MIDNIGHT’S CHILDREN directed by Deepa Mehta, written by Salman Rushdie from his novel, with Satya Bhabha and Shahana Goswami. A Mongrel Media release. Some subtitles. Opens Friday (November 2). For venues and times, see Movies.
Salman Rushdie is polite, but he's obviously not someone you mess with. His opinions are strong, and he knows his own creative process.
Filmmaker Deepa Mehta, who directed Midnight's Children from a screenplay by Rushdie from his own novel, isn't exactly a shrinking violet either. Their collaboration could easily have turned into a creative clash of artistic titans.
But their working relationship turned out to be very smooth.
"I can't tell you how easy it was - that's the shocking thing," says Rushdie, while running the gamut of interviews at TIFF. "She has very strong ideas, and she's very direct. She doesn't beat around the bush and tells you what she thinks and what she wants.
"I'm kind of like that, too, which means we can have a no-bullshit conversation."
After he sold Mehta the rights to the book - for exactly $1 - he wasn't originally that interested in working on the project.
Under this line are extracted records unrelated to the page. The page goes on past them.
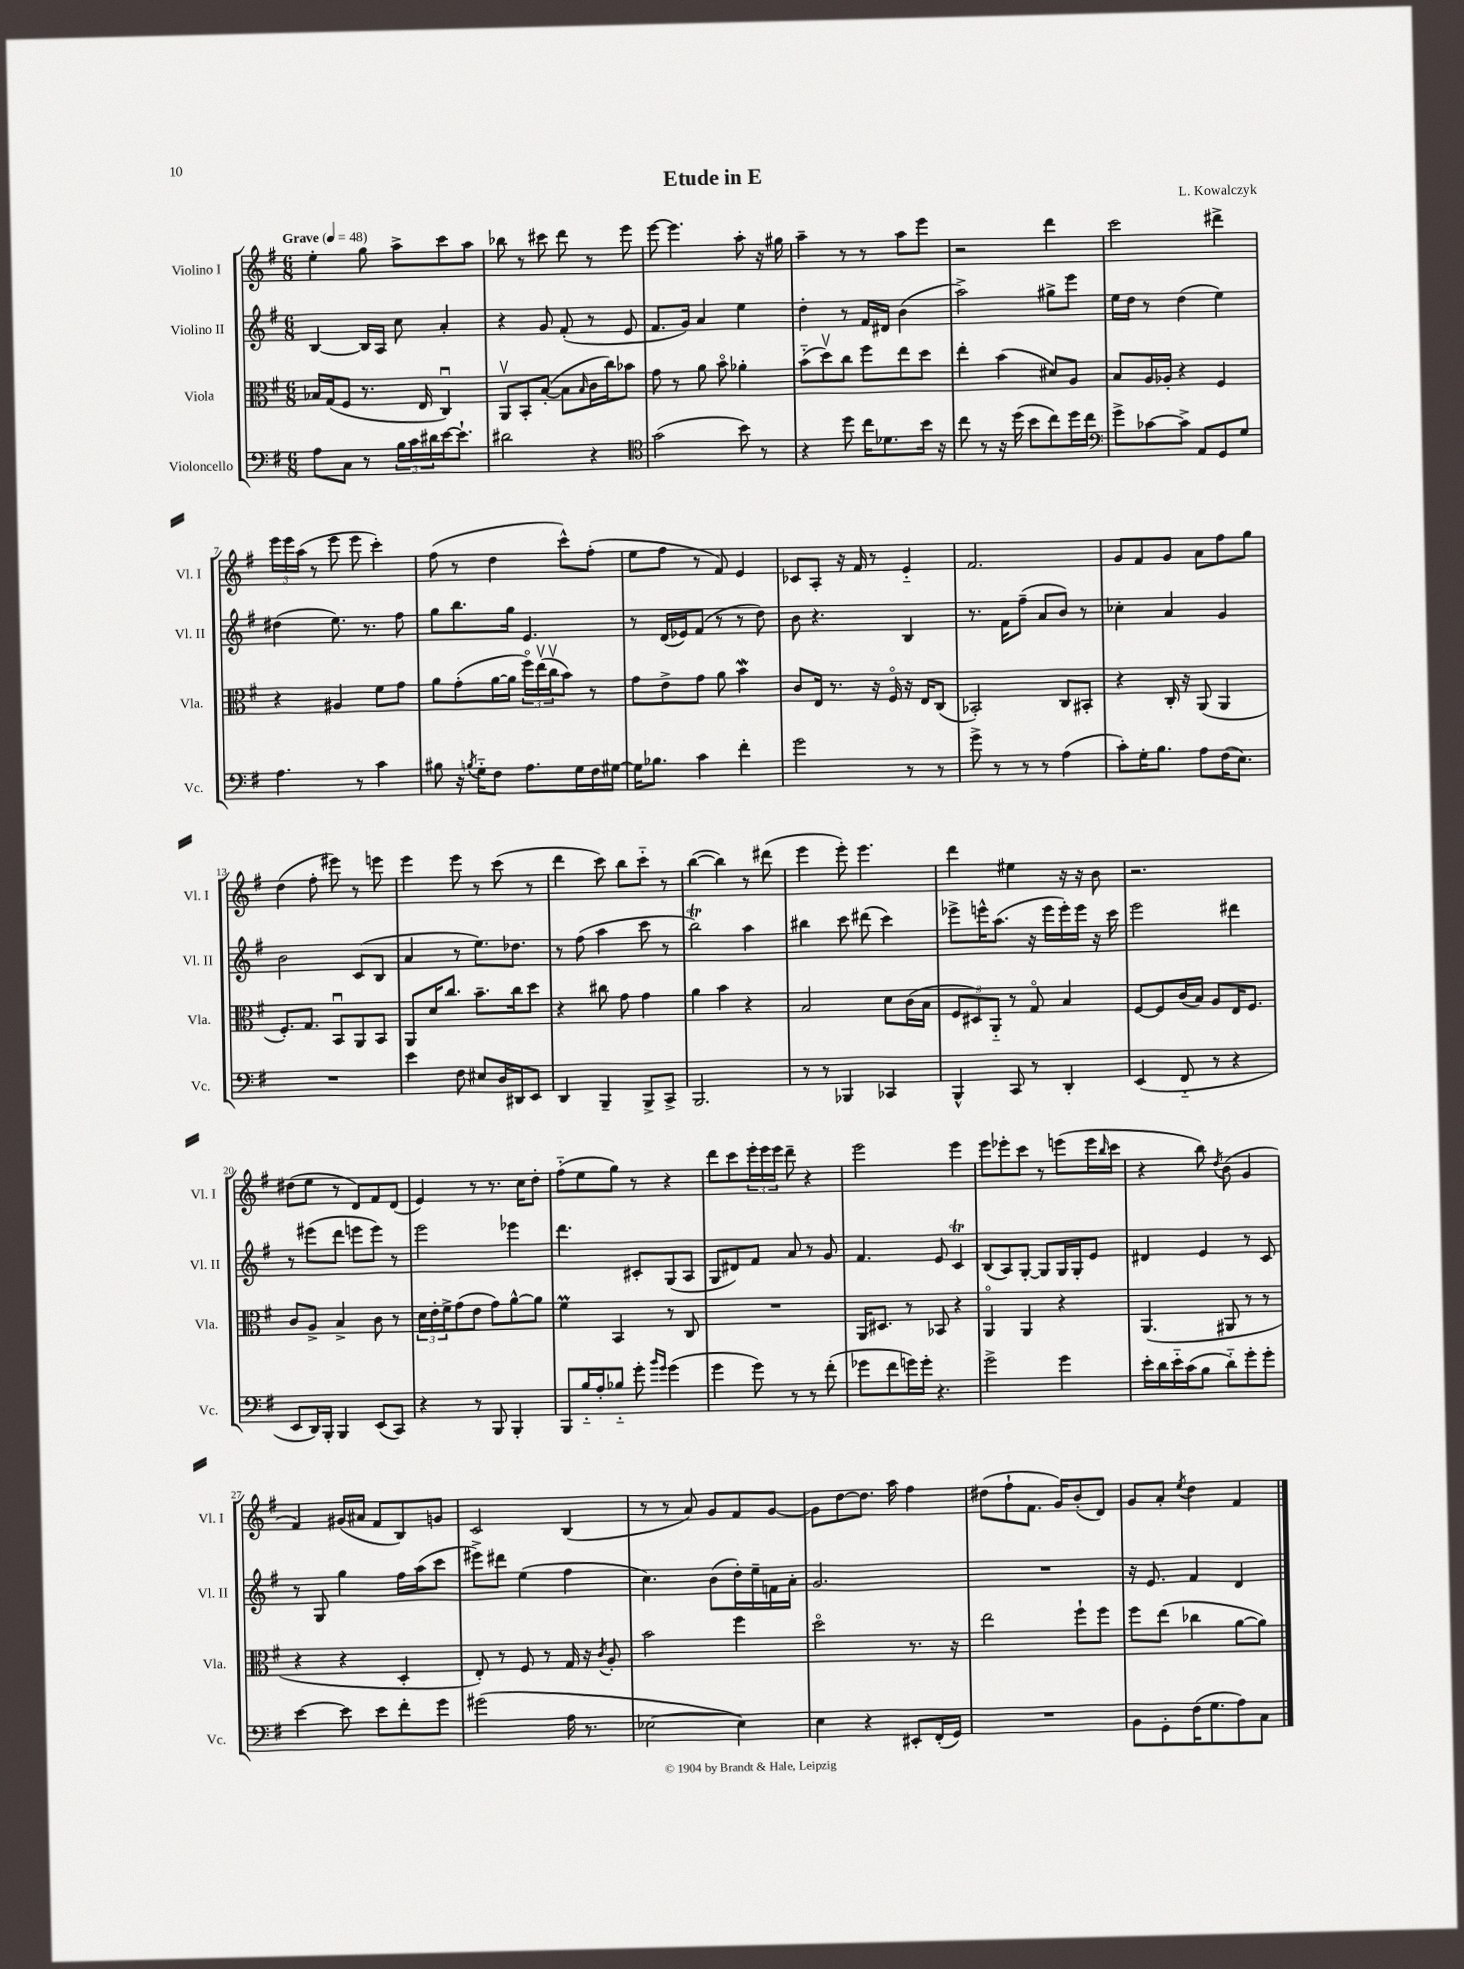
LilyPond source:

\header { title = "Etude in E" composer = "L. Kowalczyk" }
<<
\new StaffGroup <<
\new Staff = "s0" \with { instrumentName = "Violino I" shortInstrumentName = "Vl. I" } {
    \clef treble \key g \major \numericTimeSignature \time 6/8 \tempo "Grave" 4 = 48
    e''4-. g''8 a''8-> c'''8 a''8 |
    bes''8 r8 cis'''8 d'''8 r8 e'''8 |
    e'''8~ e'''4. a''8-. r16 gis''16 |
    a''4-- r8 r8 a''8 e'''8 |
    r2 d'''4 |
    c'''2 dis'''4-> |
    \tuplet 3/2 { e'''16 e'''16 a''16( } r8 e'''8 e'''8 c'''4-.) |
    fis''8( r8 d''4 c'''8-^) fis''8-.( |
    e''8 fis''8 r8 fis'8) e'4 |
    ces'8 a8-. r16 fis'16 r8 e'4-_ |
    fis'2. |
    g'8 fis'8 g'8 a'8 fis''8 g''8 |
    d''4( fis''8-. eis'''8) r8 e'''8 |
    e'''4 e'''8 r8 c'''8( r8 |
    d'''4 c'''8) b''8 c'''8-_ r8 |
    b''4~( b''4) r8 dis'''8( |
    e'''4 e'''8-.) e'''4. |
    d'''4 eis''4 r16 r16 b'8 |
    r2. |
    dis''8( e''8 r8 d'8) fis'8 d'8( |
    e'4) r8 r8. c''16 d''8-. |
    fis''8-_( e''8 g''8) r8 r4 |
    d'''8 c'''8 \tuplet 3/2 { e'''16-. e'''16 e'''16 } d'''8-- r4 |
    e'''2 e'''4 |
    e'''8 ees'''8-. c'''8 r8 e'''8( e'''16 \grace { b''16 } c'''16 |
    r4 b''8) \acciaccatura { d''8 } b'8( g'4 |
    fis'4) gis'16( ais'16 fis'8 b8) g'8 |
    c'2 b4( |
    r8 r8 a'8) g'8 fis'8 g'8~ |
    g'8 d''8~ d''8. a''16 fis''4 |
    dis''8( fis''8-! fis'8. g'16) b'8-.( d'8) |
    g'8 a'8-. \acciaccatura { e''8 } d''4 fis'4 \bar "|." |
}
\new Staff = "s1" \with { instrumentName = "Violino II" shortInstrumentName = "Vl. II" } {
    \clef treble \key g \major \numericTimeSignature \time 6/8
    b4~ b16 a16 c''8 a'4-. |
    r4 g'8 fis'8-.( r8 e'8 |
    fis'8. g'16) a'4 e''4 |
    d''4-. r8 fis'16 dis'16 b'4( |
    a''2->) gis''8-> e'''8 |
    e''16 d''16 r8 d''4( e''4) |
    dis''4( e''8.) r8. fis''8 |
    g''8 b''8. g''16 e'4. |
    r8 d'16( ees'16) fis'8( r8 r8 d''8) |
    b'8 r4. b4 |
    r8. fis'16 fis''8--( a'8 b'8) r8 |
    ces''4-. a'4 g'4 |
    b'2 c'8( b8 |
    a'4 r8 e''8.) des''8. |
    r8 fis''8( a''4 c'''8 r8 |
    b''2\trill) a''4 |
    bis''4 c'''8 dis'''8( c'''4) |
    ees'''8-> e'''16-^ a''8.( r16 e'''16 e'''16-.) e'''16 r16 c'''16 |
    e'''2 dis'''4 |
    r8 eis'''8( d'''8 e'''8 e'''8) r8 |
    e'''2 ees'''4 |
    d'''4. cis'8-. g8( a8 |
    g8 dis'8) fis'8 a'8 r8 g'8 |
    fis'4. e'8 c'4\trill |
    b8( a8) g8~-. g8 g16 g16-. e'8 |
    dis'4 e'4 r8 c'8 |
    r8 g8 g''4 fis''16 a''16( c'''8 |
    eis'''8->) dis'''8 e''4( fis''4 |
    c''4.) b'8( d''16-.) e''16-- f'16 a'16-. |
    g'2. |
    R2. |
    r16 e'8. fis'4 d'4 \bar "|." |
}
\new Staff = "s2" \with { instrumentName = "Viola" shortInstrumentName = "Vla." } {
    \clef alto \key g \major \numericTimeSignature \time 6/8
    bes16 g16( fis8 r8. e16 c4\downbow) |
    a,8\upbow b,8-. b8~-.( b8 \grace { b16 } c'16 c''16) bes'8 |
    g'8 r8 a'8 b'8\flageolet aes'4-. |
    b'8-_( d''8\upbow) c''8 fis''8 e''8 d''8 |
    e''4-. b'4( dis'8) a8 |
    b8 a16 aes16-. r4 fis4 |
    r4 ais4 fis'8 g'8 |
    a'8 g'8-.( a'16~ a'16 \tuplet 3/2 { fis''16\flageolet) e''16\upbow( c''16\upbow } b'8) r8 |
    g'8 e'8-> g'8 a'8 b'4\mordent |
    c'8 e16 r8. r16 fis16\flageolet r16 e16 c8( |
    bes,2-.) c8 bis,8-. |
    r4 c16-. r16 a,8( a,4 |
    fis8.-.) g8. b,8\downbow a,8 b,8 |
    a,8 d'16 c''8. b'8.-- c''16 d''8 |
    r4 cis''8 g'8 g'4 |
    a'4 b'4 r4 |
    b2 d'8 c'16( b16 |
    \tuplet 3/2 { fis8 dis8) a,8-_ } r8 g8\flageolet b4 |
    fis8~ fis8 c'16( b16) a8 e16 fis8. |
    c'8 a8-> b4-> c'8 r8 |
    \tuplet 3/2 { d'16 e'16-. fis'16-> } g'8( e'8 g'8) a'8~-^ a'8 |
    fis'4\prall b,4 r8 c8 |
    R2. |
    a,16 dis8. r8 bes,8 r4 |
    a,4\flageolet a,4 r4 |
    a,4.( ais,8 r8 r8 |
    r4 r4 d4-. |
    e8-.) r8 fis8 r8 g16 r16 \acciaccatura { c'8 } a8-. |
    b'2 fis''4 |
    d''2\flageolet r8. r16 |
    e''2 fis''8-! fis''8 |
    fis''8 e''8( ces''4 a'8~ a'8) \bar "|." |
}
\new Staff = "s3" \with { instrumentName = "Violoncello" shortInstrumentName = "Vc." } {
    \clef bass \key g \major \numericTimeSignature \time 6/8
    a8 c8 r8 \tuplet 3/2 { b16 c'16 dis'16 } e'16~ e'8.-! |
    dis'2 r4 |
    \clef tenor g'2( b'8) r8 |
    r4 d''8 c''16 des'8. b'16 r16 |
    c''8 r8 r16 d''16( b'8 c''8) d''16 c''16 |
    \clef bass g'8-> ces'8~ ces'8-> a,8 g,8 g8 |
    a4. r8 c'4 |
    bis8 r16 \acciaccatura { b8 } g16-_ fis8 a8. g16 fis16 gis16~ |
    gis16 bes8. c'4 fis'4-. |
    g'2 r8 r8 |
    g'8-> r8 r8 r8 a4( |
    c'8-.) g16-. b8. a8 fis16( e8.) |
    R2. |
    e'4 fis8 eis8 d16 dis,16 e,8 |
    d,4 b,,4-- b,,8-> c,8-> |
    b,,2. |
    r8 r8 bes,,4 ces,4 |
    b,,4-^ c,8 r8 d,4-. |
    e,4( fis,8-_ r8 r4 |
    e,8 d,16) b,,16-. b,,4 e,8( c,8) |
    r4 r8 b,,8 b,,4-. |
    b,,8 b16-_ a16-. bes8-_ g'8-. \grace { b'16 g'16 } g'4( |
    g'4 g'8) r8 r8 fis'8-.( |
    ges'8 fis'8 g'16) g'16-. r4. |
    g'2-> g'4 |
    e'16-. d'16 e'16-_ c'16( b8 d'8-_) g'8-. g'8-. |
    e'4~ e'8 e'8 fis'8-. g'8 |
    gis'2( a16 r8. |
    ees2~ ees4) |
    e4 r4 eis,8-. fis,16-.( g,16) |
    R2. |
    b,8 g,8-. fis16( g8. a8) c8 \bar "|." |
}
>>
>>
"I told Deepa I didn't want to write the screenplay. ‘This is ancient history for me. Get someone else to do it.' There was also the daunting nature of the adaptation. How do you take 600 pages and turn it into 120? I didn't want to do that. But Deepa is very persuasive."
Rushdie says that having grown up in a film centre - "Bombay is a bigger movie city than Hollywood" - he's always been in love with movies. Two of his aunts were movie performers, his uncle was a screenwriter, and Bombay cinemas had direct connections to Hollywood distributors who sent over tons of Tinseltown product.
"Given my lifetime obsession with film, it's astonishing that this is my first screenplay."
And it wasn't a simple one to write.
"We decided early on to do away with the frame narration - the character in the pickle factory who tells the story is a literary device. At first we tried to do it without a voice-over. But the film is by nature episodic, and when we looked at the cut we knew we needed something to hold it together."
It wasn't until late in post-production that Rushdie developed complete confidence in the movie.
"It wasn't looking good, and we kept trying to make the cut work. It was a great lesson in the editor's art. Between the ultimate cut and the final cut, you take off half a second here and a quarter of a second there. It's all about rhythm, but with those tiny changes, everything clicked."
Rushdie talks to me just days before the release of Joseph Anton, his memoir of being on the ayatollah's hit list. But though Mehta's been politically hounded, too - Indian authorities tried to shut down screenings of her Fire, Earth, Water trilogy, and she decided to shoot Midnight's Children in Sri Lanka - she and Rushdie never talked about that shared experience.
"We had that background in common, but neither of us put it in the foreground of our thoughts. ‘The hell with it. This shit happened, but it's not what concerns us.' We just wanted to concentrate on the work."